### Data
------------------------------------

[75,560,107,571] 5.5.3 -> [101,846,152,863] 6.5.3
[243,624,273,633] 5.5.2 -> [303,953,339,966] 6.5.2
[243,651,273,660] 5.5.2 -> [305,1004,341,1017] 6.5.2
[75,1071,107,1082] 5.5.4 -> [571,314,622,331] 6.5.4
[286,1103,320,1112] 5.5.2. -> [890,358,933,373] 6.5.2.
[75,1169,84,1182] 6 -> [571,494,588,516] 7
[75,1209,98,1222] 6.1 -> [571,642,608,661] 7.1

------------------------------------

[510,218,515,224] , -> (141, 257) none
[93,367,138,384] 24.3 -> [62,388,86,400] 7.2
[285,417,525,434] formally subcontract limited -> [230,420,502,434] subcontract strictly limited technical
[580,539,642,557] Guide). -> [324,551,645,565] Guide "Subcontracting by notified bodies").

------------------------------------

### Directive
Among the entries above, locate the lines containing "[75,1071,107,1082] 5.5.4 ->" and "[75,1209,98,1222] 6.1 ->", and transcribe exactly those two lines and all lines between.

### Exercise result
[75,1071,107,1082] 5.5.4 -> [571,314,622,331] 6.5.4
[286,1103,320,1112] 5.5.2. -> [890,358,933,373] 6.5.2.
[75,1169,84,1182] 6 -> [571,494,588,516] 7
[75,1209,98,1222] 6.1 -> [571,642,608,661] 7.1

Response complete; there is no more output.